Pictures paired with source code:

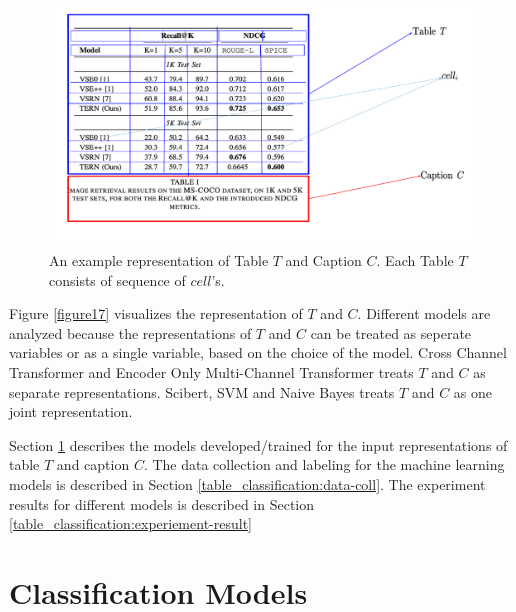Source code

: \begin{figure}[h]
    \centering
    \includegraphics[width=\maxwidth{\textwidth}]{src/images/table-structure.pdf}
    \caption{An example representation of Table $T$ and Caption $C$. Each Table $T$ consists of sequence of $cell$'s. }
    \label{figure\arabic{figurecounter}}
\end{figure}

Figure \ref{figure17} visualizes the representation of $T$ and $C$. Different models are analyzed because the representations of $T$ and $C$ can be treated as seperate variables or as a single variable, based on the choice of the model. Cross Channel Transformer and Encoder Only Multi-Channel Transformer treats $T$ and $C$ as separate representations. Scibert, SVM and Naive Bayes treats $T$ and $C$ as one joint representation. 


Section \ref{table_classification:models} describes the models developed/trained for the input representations of table $T$ and caption $C$. The data collection and labeling for the machine learning models is described in Section \ref{table_classification:data-coll}. The experiment results for different models is described in Section \ref{table_classification:experiement-result}

\section{Classification Models}
\label{table_classification:models}

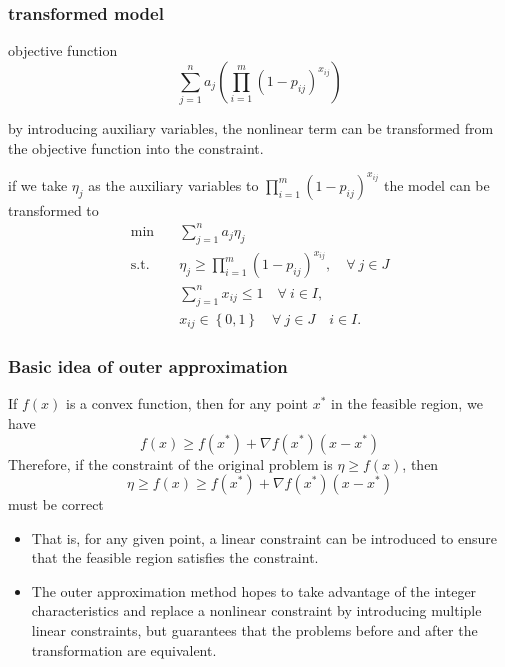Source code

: \documentclass[CJK,10pt]{beamer}
\begin{document}
\begin{frame}
    \frametitle{transformed model}
    objective function
    \begin{equation*}
        \sum_{j=1}^n a_j \left( \prod_{i=1}^m (1 -  p_{ij})^{x_{ij}} \right)
    \end{equation*}
    {\footnotesize
    by introducing auxiliary variables, the nonlinear term can be transformed from the objective function into the constraint.
    
    if we take $\eta_j$ as the auxiliary variables to $\prod_{i=1}^m (1 -  p_{ij})^{x_{ij}}$ the model can be transformed to 
    \begin{align*} \tag{S0'}
        \min\quad & \sum_{j=1}^n a_j \eta_j \\ 
        \mathrm{s. t.}\quad & \eta_j \geq \prod_{i=1}^m (1 -  p_{ij})^{x_{ij}}, \quad \forall ~ j \in J \\ 
        &\sum_{j=1}^n x_{ij} \leq 1\quad \forall ~ i \in I,\\
        & x_{ij} \in \left\{ 0,1 \right\} \quad \forall ~ j\in J\quad i \in I.
    \end{align*}
    }
\end{frame}

\begin{frame}
    \frametitle{Basic idea of outer approximation}
    If $f(x)$ is a convex function, then for any point $x^*$ in the feasible region, we have
    \begin{equation*}
        f(x) \geq f(x^*) + \nabla f(x^*)(x - x^*)
    \end{equation*}
    Therefore, if the constraint of the original problem is $\eta \geq f(x)$, then
    \begin{equation*}
        \eta \geq f(x) \geq f(x^*) + \nabla f(x^*)(x - x^*)
    \end{equation*}
    must be correct
    \begin{itemize}
        \item That is, for any given point, a linear constraint can be introduced to ensure that the feasible region satisfies the constraint.
        \item The outer approximation method hopes to take advantage of the integer characteristics and replace a nonlinear constraint by introducing multiple linear constraints, but guarantees that the problems before and after the transformation are equivalent.
    \end{itemize}
    
    
\end{frame}
\end{document}
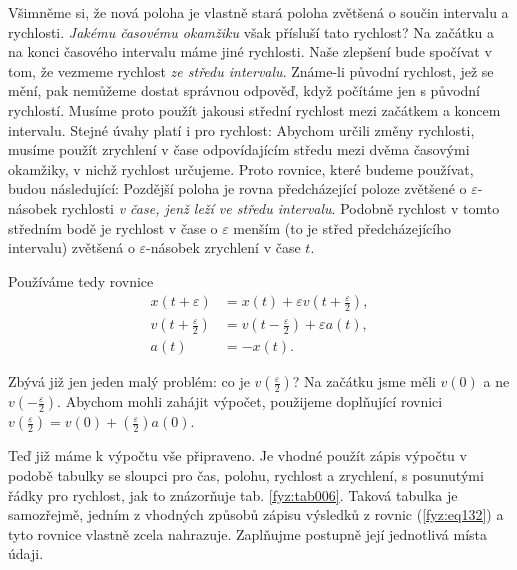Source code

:     Všimněme si, že nová poloha je vlastně stará poloha zvětšená o součin intervalu a rychlosti. 
    \emph{Jakému časovému okamžiku} však přísluší tato rychlost? Na začátku a na konci časového 
    intervalu máme jiné rychlosti. Naše zlepšení bude spočívat v tom, že vezmeme rychlost \emph{ze 
    středu intervalu}. Známe-li původní rychlost, jež se mění, pak nemůžeme dostat správnou 
    odpověď, když počítáme jen s původní rychlostí. Musíme proto použít jakousi střední rychlost 
    mezi začátkem a koncem intervalu. Stejné úvahy platí i pro rychlost: Abychom určili změny 
    rychlosti, musíme použít zrychlení v čase odpovídajícím středu mezi dvěma časovými okamžiky, v 
    nichž rychlost určujeme. Proto rovnice, které budeme používat, budou následující: Pozdější 
    poloha je rovna předcházející poloze zvětšené o \(\varepsilon\)-násobek rychlosti \emph{v čase, 
    jenž leží ve středu intervalu}. Podobně rychlost v tomto středním bodě je rychlost v čase o 
    \(\varepsilon\) menším (to je střed předcházejícího intervalu) zvětšená o 
    \(\varepsilon\)-násobek zrychlení v čase \(t\).
    
    Používáme tedy rovnice
    \begin{subequations}
      \label{fyz:eq132} 
      \begin{align}
      x(t+\varepsilon) 
           &= x(t) + \varepsilon v\left(t+\frac{\varepsilon}{2}\right), \label{fyz:eq132a} \\
      v(t+\frac{\varepsilon}{2}) 
           &= v\left(t-\frac{\varepsilon}{2}\right) + \varepsilon a(t), \label{fyz:eq132b} \\
      a(t) &= -x(t).                                                    \label{fyz:eq132c}
      \end{align}
    \end{subequations}
    
    Zbývá již jen jeden malý problém: co je \(v(\frac{\varepsilon}{2})\)? Na začátku jsme měli 
    \(v(0)\) a ne \(v(-\frac{\varepsilon}{2})\). Abychom mohli zahájit výpočet, použijeme 
    doplňující rovnici \(v(\frac{\varepsilon}{2}) = v(0) + (\frac{\varepsilon}{2})a(0)\).
    
    Teď již máme k výpočtu vše připraveno. Je vhodné použít zápis výpočtu v podobě tabulky se 
    sloupci pro čas, polohu, rychlost a zrychlení, s posunutými řádky pro rychlost, jak to 
    znázorňuje tab. \ref{fyz:tab006}. Taková tabulka je samozřejmě, jedním z vhodných způsobů 
    zápisu výsledků z  rovnic (\ref{fyz:eq132}) a tyto rovnice vlastně zcela nahrazuje. Zaplňujme 
    postupně její jednotlivá místa údaji.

TASK GOAL: Report the number of lines above containing the string "frac" as your sole answer.

YOUR RESPONSE: 6